Despite Mutazione’s exploration of themes such as difference, aging, and legacy, Kai is still a teenager who is largely uninterested in such things, which prevents any of the conversations in the game from becoming getting too heavy or academic. The fact that Kai is a teenager with a concomitant lack of perspective is sometimes frustrating, especially in her occasional solipsism and lack of concern for aspects of the island that turn out to be dangerous. Regardless, she’s friendly and open-minded in a way that perhaps an adult character wouldn’t be, and she functions well as a point-of-view character in both lighthearted and more serious scenarios.

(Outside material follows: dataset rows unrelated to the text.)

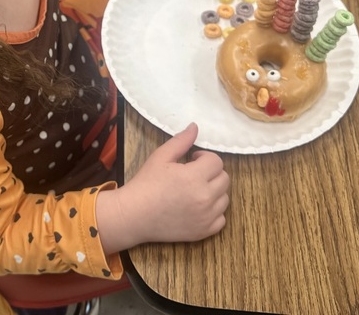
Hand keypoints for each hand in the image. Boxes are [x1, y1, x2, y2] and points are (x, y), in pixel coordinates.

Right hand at [96, 123, 228, 249]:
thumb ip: (181, 141)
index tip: (192, 160)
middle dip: (211, 172)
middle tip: (193, 174)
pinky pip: (221, 219)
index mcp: (194, 177)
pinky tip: (197, 207)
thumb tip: (195, 127)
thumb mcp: (160, 157)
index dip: (204, 157)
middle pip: (224, 179)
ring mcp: (206, 217)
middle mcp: (205, 198)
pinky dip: (213, 212)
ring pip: (224, 198)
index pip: (216, 161)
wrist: (134, 215)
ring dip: (214, 191)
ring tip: (195, 190)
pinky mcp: (204, 232)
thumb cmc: (146, 183)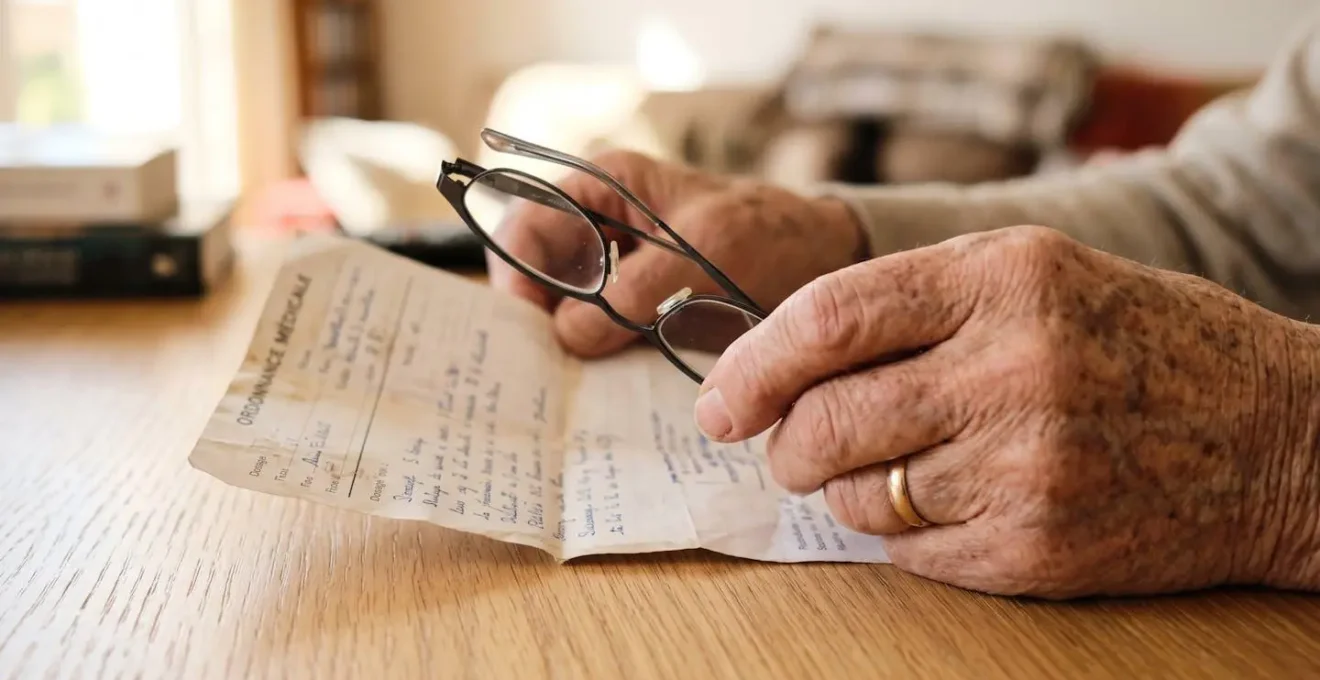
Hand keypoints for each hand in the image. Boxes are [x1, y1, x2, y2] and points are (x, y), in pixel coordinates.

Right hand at [487, 150, 866, 356]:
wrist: (826, 263)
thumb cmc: (770, 235)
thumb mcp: (703, 254)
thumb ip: (633, 291)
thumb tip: (566, 336)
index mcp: (603, 187)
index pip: (526, 225)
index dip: (515, 275)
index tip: (529, 326)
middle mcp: (598, 227)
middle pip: (535, 275)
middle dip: (535, 320)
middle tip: (546, 370)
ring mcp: (615, 272)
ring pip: (560, 312)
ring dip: (563, 348)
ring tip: (572, 386)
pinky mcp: (633, 311)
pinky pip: (596, 337)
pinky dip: (594, 362)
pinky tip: (604, 386)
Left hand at [696, 225, 1319, 598]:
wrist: (1278, 435)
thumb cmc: (1137, 341)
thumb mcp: (1034, 273)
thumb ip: (910, 301)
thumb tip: (778, 362)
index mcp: (1003, 277)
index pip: (827, 320)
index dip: (752, 365)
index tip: (720, 401)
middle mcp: (1012, 368)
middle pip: (825, 420)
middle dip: (785, 443)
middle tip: (790, 447)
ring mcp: (1026, 467)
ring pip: (858, 495)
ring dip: (847, 488)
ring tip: (895, 467)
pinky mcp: (1035, 549)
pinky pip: (907, 552)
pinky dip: (902, 531)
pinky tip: (952, 502)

In terms of its graphics, Mutazione is unique and gorgeous. The character designs are distinctive, the environments are lush and evocative, the mutant animals are brilliantly fantastic, and the mutant plants are creative yet feasible. The game also contains its own herbiary that’s accessible from the main menu. It’s completely optional, but it’s really fun to flip through. I’m not an expert on plants, but I know just enough to be able to understand that there are some cool references to the real-world scientific field of botany in both the main game and the herbiary.

The Mutazione OST, which you can find on Bandcamp, is one of the best things I’ve discovered in This Wild Year of Our Lord 2020. I’m not sure how to describe it except to say that it’s an extended LoFi Beats to Chill To playlist mixed with a few Riot Grrrl style anthems. I have to admit that I’m not a fan of the wordless punk songs, but the rest of the OST is lovely, both as an accompaniment to the game and as a nice background for writing or studying. My favorite tracks are the three “What’s on the Menu” pieces, which are super ambient and relaxing.

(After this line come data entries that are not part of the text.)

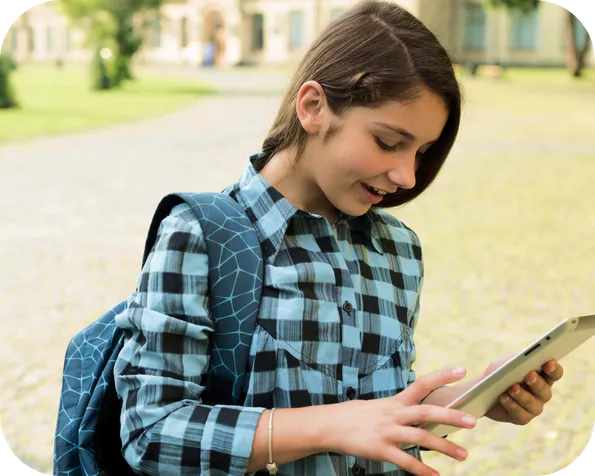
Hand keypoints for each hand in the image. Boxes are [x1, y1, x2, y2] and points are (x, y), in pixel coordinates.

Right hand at [334, 367, 476, 475]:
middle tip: (473, 422)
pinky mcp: (379, 450)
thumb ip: (402, 410)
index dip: (442, 376)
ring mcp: (386, 432)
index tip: (462, 371)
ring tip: (464, 455)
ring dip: (444, 447)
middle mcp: (393, 414)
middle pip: (426, 412)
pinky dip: (422, 470)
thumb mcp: (380, 406)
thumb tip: (425, 414)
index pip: (422, 384)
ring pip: (420, 438)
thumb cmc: (357, 415)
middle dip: (451, 417)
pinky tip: (436, 475)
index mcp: (395, 401)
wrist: (329, 425)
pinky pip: (405, 461)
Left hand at [484, 358, 563, 424]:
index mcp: (542, 377)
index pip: (554, 374)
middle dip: (537, 383)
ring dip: (523, 395)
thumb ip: (516, 360)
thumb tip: (524, 359)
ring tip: (512, 388)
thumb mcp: (505, 363)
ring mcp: (534, 407)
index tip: (549, 363)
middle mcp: (542, 394)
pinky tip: (503, 397)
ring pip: (533, 404)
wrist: (482, 390)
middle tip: (529, 375)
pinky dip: (511, 404)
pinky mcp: (522, 418)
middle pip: (545, 390)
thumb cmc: (498, 373)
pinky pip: (520, 413)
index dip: (554, 369)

The closest comparisons to Mutazione are probably Oxenfree and Night in the Woods, but Mutazione is much more secure in its identity as a story game. It doesn’t require any platforming, puzzle solving, or reflex-based minigames, and it tackles real and interesting topics and themes without forcing the player to sit through extended scenes of teenagers being awkward and unpleasant to one another. Mutazione does have a few creepy moments, and some of the revelations Kai uncovers about the island are genuinely upsetting. These darker elements add stakes and momentum to the story, and the ending of the game is incredibly satisfying.

You can probably finish Mutazione in about two to three hours if you just want to get through the main storyline, but I spent about ten hours with the game over the course of three weeks, playing a bit at a time and making sure to check in with everyone to get all of their stories. That being said, because of the gradual building of narrative momentum, I got hooked at the end and eventually reached a point where I couldn’t put the game down until I saw how everything turned out. I played Mutazione on PlayStation 4 on a big HD television, where it was absolutely gorgeous, but I’d gladly play it again on the small screen of a Nintendo Switch if it were ever released on that platform.

As much as I’m currently enjoying Age of Calamity, I found that Mutazione scratched a specific itch left by Breath of the Wild, specifically regarding gentle exploration and patchwork storytelling that proceeds at a pace set by the player, with careful attention to the environment rewarded by strange seeds. I’m actually surprised that I haven’t seen more people talking about how amazing Mutazione is, because the game is engrossing and beautiful and original, not to mention a refreshingly accessible vehicle for an incredible story.

By the way, the writer and narrative designer for Mutazione, Hannah Nicklin, has a piece on Gamasutra about how her creative philosophy is expressed in some of the decisions she made regarding this game, and it’s a really fun read.